Later, many other marketers felt this four P model was too product centric and not customer centric. So the four Ps became – you guessed it – four Cs. Here are several variations of the four C model:

- Customer Needs – not product driven – what does the customer want or need?
- Communication – what interaction do I have with a customer? This is not one way
- Cost – what does my product cost the customer? Not just to buy, but also to own long term
- Convenience – can I make it easy to buy and own the product or service

Another four “C” model:

- Capabilities – what capabilities does my product or service offer
- Customers – what do my customers and prospects need
- Competitors – what products, services and messages do my competitors offer
- Conditions – what are the conditions of the market

As marketing matures as a discipline, we can see the evolution of thought from a product centric viewpoint to a customer centric viewpoint – and even to a market centric viewpoint.

Friday, October 29, 2004

What is marketing and what should its role be in high technology firms? This blog is a discussion about marketing in services, software and hardware firms in the high tech sector, reviewing what we've learned in over 20 years of marketing.

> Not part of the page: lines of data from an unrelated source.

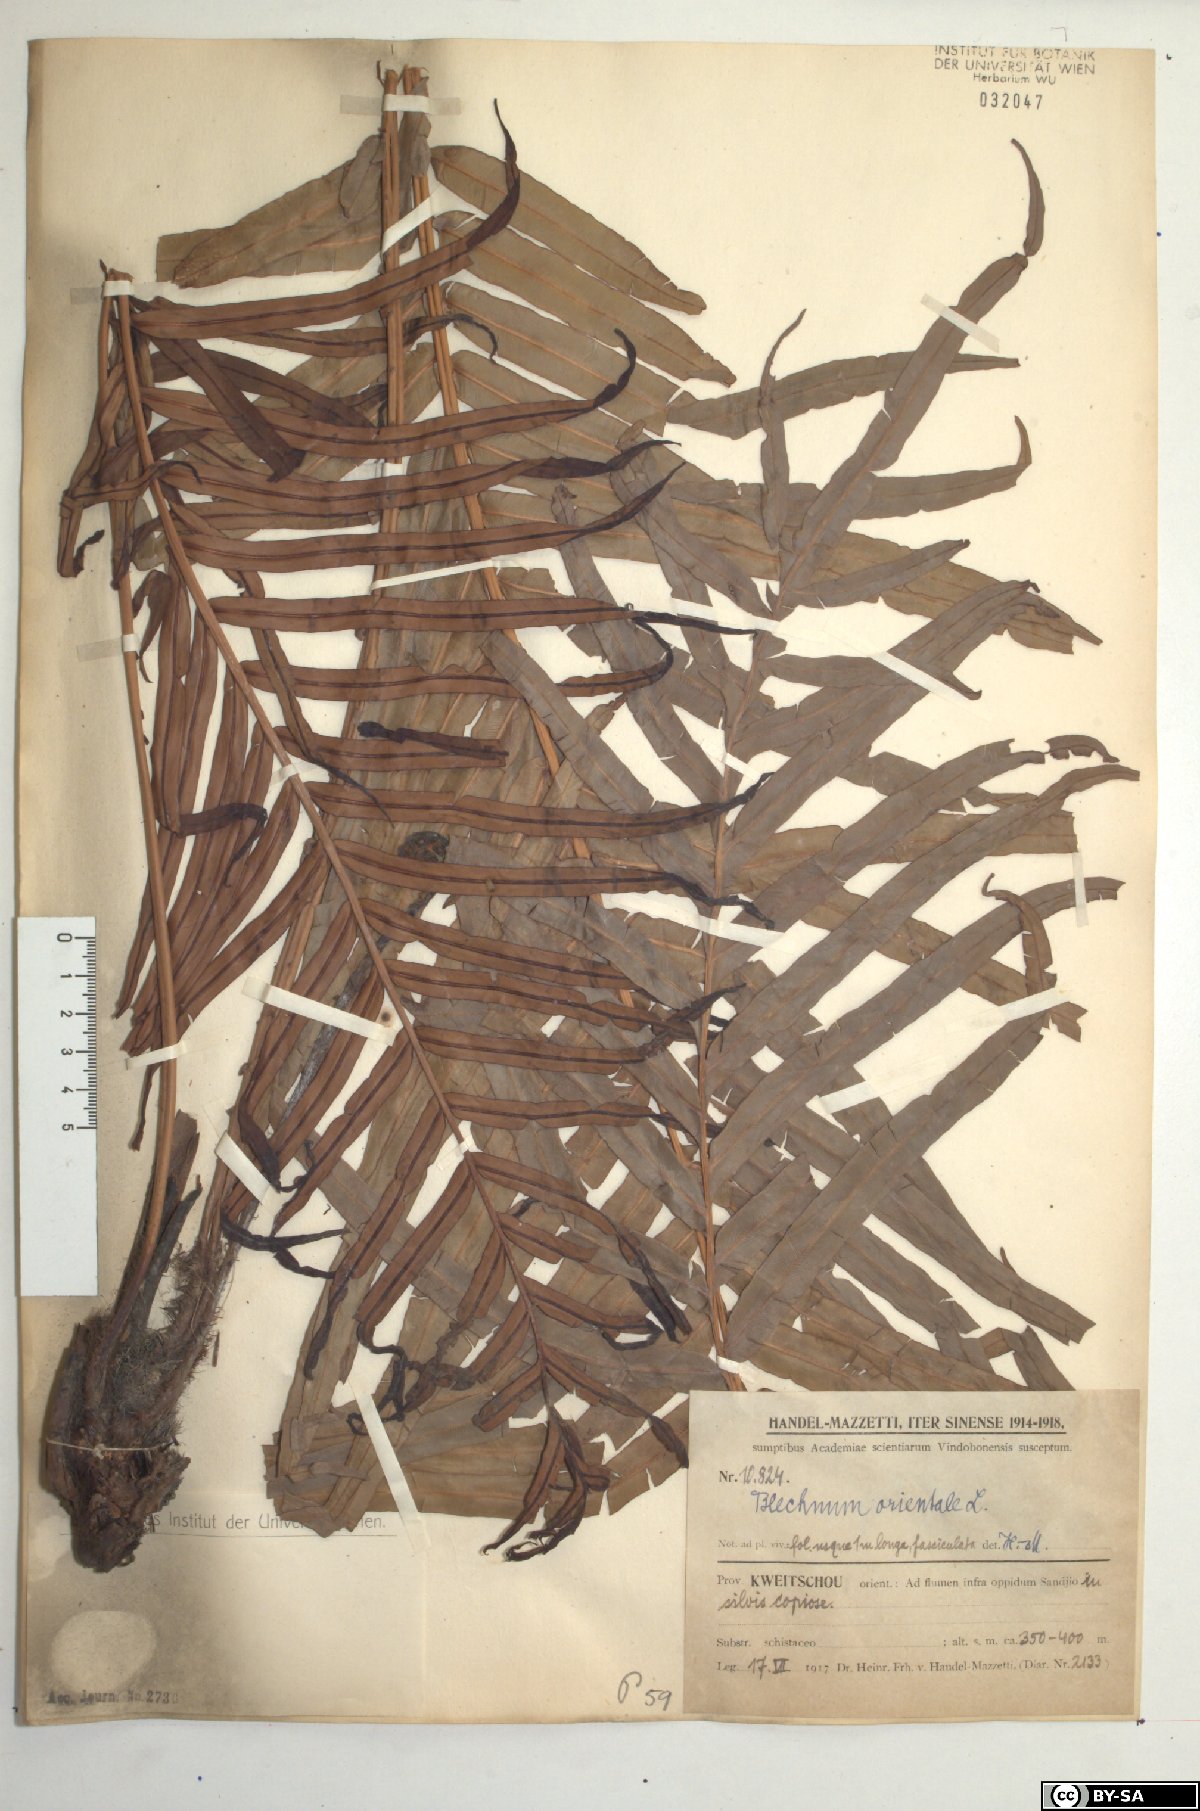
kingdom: Plantae
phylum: Tracheophyta
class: Polypodiopsida
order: Polypodiales
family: Blechnaceae
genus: Blechnopsis
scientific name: Blechnopsis orientalis
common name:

We chose the title carefully - and well, I hope. It is time to move beyond the product centric "push" model of marketing to a better understanding of marketing products and services in an environment where customers are more savvy and more discerning.

I hope you'll interact with me in this discussion. Let me know what you agree with, disagree with or any other ideas you may have.

For our first topic, we'll be looking at what marketing is. One hint - it is not sales, and it is not just tactical.